Exercise description: Pick out each line in the data below that contains the word "image", and write those lines out in full.

Records for the task:
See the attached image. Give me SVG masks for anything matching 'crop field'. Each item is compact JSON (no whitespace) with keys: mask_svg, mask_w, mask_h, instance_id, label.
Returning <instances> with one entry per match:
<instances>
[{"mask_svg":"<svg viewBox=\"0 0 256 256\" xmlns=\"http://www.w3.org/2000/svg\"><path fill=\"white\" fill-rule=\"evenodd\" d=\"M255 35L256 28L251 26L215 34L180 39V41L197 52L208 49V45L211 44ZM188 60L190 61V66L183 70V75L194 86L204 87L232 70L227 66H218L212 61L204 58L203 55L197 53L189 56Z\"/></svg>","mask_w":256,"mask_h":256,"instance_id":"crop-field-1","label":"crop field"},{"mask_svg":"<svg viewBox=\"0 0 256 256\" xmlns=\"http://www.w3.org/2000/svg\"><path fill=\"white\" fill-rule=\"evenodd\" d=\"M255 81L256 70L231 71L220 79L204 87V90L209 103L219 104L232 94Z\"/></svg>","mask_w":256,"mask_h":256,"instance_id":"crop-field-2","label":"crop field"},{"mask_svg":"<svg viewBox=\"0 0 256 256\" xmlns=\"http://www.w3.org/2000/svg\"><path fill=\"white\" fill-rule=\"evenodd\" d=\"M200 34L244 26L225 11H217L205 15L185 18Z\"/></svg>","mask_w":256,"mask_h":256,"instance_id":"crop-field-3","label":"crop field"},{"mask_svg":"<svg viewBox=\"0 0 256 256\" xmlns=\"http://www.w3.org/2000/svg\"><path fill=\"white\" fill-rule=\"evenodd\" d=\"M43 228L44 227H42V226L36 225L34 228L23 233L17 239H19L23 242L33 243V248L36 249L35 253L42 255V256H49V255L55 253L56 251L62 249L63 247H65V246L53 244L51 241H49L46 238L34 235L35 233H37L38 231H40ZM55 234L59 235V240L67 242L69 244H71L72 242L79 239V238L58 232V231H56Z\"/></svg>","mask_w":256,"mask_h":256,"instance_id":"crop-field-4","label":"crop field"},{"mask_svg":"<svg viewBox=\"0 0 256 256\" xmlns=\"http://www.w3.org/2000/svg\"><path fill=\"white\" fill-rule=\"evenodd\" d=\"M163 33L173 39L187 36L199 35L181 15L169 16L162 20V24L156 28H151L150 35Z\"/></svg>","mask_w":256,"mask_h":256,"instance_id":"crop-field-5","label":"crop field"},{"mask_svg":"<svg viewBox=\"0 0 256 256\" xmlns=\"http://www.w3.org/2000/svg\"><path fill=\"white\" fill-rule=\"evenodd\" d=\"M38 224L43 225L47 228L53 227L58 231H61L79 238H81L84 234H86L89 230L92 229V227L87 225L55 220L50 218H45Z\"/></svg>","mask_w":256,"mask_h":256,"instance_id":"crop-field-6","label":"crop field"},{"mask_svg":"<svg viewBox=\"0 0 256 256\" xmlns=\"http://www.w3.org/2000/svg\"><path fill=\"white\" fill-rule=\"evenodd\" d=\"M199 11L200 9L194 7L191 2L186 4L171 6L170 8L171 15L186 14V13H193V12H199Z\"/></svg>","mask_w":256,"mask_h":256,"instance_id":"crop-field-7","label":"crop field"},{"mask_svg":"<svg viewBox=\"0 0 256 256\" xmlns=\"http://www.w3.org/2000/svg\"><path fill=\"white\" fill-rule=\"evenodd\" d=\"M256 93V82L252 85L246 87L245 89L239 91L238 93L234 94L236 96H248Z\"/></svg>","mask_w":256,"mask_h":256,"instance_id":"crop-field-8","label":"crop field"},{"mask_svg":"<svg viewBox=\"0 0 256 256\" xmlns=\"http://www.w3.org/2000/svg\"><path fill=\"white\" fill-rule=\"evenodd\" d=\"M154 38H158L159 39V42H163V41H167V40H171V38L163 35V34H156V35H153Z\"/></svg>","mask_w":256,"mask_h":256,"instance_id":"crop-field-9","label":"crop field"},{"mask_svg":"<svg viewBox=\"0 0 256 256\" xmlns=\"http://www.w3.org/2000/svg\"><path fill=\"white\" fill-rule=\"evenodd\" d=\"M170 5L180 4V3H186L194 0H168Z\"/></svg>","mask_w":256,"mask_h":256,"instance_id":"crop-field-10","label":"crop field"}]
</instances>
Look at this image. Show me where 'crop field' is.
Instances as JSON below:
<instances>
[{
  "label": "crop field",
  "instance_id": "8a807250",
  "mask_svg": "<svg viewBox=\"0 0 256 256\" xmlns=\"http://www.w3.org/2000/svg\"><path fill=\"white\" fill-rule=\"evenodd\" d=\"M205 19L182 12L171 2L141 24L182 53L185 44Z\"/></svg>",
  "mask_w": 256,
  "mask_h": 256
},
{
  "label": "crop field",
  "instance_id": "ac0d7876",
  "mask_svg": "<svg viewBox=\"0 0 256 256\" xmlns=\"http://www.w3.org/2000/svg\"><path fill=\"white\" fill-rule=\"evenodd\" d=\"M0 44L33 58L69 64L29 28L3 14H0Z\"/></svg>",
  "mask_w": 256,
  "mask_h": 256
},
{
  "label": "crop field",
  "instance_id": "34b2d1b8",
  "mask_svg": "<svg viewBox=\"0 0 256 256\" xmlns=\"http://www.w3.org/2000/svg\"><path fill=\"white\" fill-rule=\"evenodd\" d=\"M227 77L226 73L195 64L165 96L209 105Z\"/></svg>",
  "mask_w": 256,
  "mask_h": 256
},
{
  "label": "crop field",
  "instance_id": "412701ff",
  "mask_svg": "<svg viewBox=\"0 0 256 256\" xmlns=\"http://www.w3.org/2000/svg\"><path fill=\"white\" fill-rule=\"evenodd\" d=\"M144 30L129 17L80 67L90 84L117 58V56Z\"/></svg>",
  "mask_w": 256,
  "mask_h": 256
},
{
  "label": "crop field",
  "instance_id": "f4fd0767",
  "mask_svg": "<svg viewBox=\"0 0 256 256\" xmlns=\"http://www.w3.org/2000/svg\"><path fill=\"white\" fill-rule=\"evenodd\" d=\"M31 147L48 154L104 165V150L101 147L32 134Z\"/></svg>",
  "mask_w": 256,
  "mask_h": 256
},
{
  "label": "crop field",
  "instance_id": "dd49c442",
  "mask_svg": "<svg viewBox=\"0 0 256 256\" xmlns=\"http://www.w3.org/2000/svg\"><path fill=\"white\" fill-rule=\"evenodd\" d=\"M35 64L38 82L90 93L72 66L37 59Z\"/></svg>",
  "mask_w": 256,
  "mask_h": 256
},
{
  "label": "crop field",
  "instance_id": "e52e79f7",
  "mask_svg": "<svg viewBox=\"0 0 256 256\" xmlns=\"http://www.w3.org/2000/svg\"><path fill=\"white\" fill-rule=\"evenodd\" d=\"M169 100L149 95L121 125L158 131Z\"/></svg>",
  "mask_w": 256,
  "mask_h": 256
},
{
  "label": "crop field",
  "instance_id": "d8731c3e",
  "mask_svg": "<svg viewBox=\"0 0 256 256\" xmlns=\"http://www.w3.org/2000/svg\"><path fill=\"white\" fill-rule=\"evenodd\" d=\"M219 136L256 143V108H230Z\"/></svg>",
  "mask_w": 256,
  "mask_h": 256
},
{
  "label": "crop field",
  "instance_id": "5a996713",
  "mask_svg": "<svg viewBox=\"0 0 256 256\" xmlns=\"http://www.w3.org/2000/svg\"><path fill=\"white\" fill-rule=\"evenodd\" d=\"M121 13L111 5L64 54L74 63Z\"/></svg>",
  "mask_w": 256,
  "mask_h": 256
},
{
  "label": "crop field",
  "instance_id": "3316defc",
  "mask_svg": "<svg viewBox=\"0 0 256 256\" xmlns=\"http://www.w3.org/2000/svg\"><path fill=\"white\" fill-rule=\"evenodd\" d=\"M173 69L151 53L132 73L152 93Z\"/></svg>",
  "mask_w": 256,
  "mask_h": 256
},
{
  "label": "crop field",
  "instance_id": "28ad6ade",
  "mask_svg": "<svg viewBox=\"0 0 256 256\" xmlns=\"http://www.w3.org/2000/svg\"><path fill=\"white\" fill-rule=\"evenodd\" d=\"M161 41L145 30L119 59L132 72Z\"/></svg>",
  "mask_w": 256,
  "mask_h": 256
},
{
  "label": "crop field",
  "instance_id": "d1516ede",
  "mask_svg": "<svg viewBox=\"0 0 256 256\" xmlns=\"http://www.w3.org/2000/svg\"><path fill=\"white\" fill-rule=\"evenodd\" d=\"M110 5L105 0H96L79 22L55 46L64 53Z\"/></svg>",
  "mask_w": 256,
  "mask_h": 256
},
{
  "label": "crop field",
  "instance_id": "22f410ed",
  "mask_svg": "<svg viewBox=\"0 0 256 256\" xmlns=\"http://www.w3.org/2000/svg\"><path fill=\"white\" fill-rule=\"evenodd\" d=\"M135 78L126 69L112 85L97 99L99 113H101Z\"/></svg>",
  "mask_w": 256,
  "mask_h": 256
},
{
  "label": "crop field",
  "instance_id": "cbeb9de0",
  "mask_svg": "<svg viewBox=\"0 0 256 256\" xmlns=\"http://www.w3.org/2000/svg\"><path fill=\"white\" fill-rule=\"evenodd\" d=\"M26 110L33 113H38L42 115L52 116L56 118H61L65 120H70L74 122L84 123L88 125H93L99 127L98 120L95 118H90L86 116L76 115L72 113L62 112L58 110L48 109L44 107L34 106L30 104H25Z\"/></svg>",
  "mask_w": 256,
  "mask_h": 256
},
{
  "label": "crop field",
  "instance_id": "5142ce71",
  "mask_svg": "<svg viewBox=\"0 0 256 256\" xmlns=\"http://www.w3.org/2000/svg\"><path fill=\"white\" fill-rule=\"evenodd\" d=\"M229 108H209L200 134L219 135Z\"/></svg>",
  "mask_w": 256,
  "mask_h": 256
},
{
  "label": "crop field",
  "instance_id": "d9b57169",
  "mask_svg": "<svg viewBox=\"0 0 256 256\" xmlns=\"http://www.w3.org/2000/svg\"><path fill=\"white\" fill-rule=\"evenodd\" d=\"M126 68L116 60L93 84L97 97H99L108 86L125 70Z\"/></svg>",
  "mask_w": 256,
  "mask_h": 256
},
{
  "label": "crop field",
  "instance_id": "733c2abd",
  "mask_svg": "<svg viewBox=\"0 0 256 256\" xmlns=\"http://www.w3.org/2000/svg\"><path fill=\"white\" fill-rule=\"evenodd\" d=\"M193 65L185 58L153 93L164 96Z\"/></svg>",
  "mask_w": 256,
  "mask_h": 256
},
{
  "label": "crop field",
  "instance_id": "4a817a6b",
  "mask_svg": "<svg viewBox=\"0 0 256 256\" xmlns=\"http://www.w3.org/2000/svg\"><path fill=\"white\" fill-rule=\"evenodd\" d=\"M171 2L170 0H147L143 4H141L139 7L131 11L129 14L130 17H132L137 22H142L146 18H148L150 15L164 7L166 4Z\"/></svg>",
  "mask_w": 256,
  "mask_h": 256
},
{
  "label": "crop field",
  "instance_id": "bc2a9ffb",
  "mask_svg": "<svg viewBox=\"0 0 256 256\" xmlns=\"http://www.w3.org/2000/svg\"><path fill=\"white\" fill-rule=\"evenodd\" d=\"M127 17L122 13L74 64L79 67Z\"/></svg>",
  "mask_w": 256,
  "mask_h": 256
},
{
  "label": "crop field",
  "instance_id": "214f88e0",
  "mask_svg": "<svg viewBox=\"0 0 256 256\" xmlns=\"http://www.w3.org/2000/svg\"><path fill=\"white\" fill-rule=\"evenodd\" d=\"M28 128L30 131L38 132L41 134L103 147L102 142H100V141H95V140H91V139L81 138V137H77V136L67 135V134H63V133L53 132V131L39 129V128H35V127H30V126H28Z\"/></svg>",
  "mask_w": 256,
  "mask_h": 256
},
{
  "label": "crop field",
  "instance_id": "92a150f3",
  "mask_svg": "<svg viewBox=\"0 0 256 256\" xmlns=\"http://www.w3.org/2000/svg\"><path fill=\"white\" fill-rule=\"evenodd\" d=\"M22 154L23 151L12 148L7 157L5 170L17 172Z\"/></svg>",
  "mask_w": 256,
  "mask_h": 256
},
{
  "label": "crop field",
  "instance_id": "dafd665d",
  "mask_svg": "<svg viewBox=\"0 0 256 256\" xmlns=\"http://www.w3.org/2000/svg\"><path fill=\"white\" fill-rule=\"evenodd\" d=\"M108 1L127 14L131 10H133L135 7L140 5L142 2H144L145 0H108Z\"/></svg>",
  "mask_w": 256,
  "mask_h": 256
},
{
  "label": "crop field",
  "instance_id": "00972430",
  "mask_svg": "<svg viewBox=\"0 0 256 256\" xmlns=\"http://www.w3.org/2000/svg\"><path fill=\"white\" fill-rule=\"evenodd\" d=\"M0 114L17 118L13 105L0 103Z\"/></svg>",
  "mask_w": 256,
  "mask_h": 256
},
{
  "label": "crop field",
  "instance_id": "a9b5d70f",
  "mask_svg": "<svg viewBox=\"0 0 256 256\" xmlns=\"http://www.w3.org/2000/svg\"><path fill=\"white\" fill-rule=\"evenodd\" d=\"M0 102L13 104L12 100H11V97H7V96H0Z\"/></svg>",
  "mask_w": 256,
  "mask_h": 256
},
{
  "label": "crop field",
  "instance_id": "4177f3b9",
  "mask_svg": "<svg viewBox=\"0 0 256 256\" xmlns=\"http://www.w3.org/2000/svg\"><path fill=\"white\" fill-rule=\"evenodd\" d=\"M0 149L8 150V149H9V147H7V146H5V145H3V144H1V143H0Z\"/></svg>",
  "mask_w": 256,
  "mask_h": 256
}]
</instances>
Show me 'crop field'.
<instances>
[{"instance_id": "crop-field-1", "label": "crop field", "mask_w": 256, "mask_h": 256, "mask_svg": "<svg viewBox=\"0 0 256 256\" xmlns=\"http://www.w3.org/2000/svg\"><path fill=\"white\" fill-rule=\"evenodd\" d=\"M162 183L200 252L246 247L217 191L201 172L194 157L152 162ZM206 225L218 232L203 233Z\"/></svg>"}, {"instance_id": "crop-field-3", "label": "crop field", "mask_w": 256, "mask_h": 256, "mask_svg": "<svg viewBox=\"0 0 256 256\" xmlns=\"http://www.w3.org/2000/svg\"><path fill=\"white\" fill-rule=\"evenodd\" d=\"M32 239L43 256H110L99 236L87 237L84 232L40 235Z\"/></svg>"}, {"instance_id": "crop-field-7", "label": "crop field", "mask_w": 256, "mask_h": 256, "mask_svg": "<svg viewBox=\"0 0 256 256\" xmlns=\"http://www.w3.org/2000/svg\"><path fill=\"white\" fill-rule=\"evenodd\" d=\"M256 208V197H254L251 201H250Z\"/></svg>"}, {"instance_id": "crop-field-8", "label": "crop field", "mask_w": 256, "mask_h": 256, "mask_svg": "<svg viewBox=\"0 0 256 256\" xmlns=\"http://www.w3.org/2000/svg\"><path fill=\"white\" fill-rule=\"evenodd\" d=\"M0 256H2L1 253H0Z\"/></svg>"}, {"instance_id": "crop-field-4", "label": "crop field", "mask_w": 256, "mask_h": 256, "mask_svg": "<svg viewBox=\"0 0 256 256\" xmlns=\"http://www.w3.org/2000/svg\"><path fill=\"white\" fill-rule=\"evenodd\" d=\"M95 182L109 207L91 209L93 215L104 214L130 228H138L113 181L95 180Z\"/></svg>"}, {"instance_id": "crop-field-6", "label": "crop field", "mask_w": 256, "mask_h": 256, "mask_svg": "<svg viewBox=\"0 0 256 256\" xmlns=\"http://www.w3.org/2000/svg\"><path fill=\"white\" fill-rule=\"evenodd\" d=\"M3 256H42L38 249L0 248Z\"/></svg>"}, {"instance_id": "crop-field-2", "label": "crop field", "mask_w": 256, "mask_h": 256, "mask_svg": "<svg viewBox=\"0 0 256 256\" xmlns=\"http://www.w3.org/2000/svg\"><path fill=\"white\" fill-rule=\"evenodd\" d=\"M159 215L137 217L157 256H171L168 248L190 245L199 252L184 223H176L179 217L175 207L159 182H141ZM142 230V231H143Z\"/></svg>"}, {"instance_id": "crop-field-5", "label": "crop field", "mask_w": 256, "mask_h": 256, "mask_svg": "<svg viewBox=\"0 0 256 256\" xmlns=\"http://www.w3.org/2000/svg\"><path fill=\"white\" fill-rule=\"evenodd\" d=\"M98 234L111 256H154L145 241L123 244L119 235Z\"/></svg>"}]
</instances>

Output below:
See the attached image. Give me SVG masks for anything matching 'crop field'. Each item is compact JSON (no whitespace) with keys: mask_svg, mask_w, mask_h, instance_id, label.
Look at this image. Show me where 'crop field' is.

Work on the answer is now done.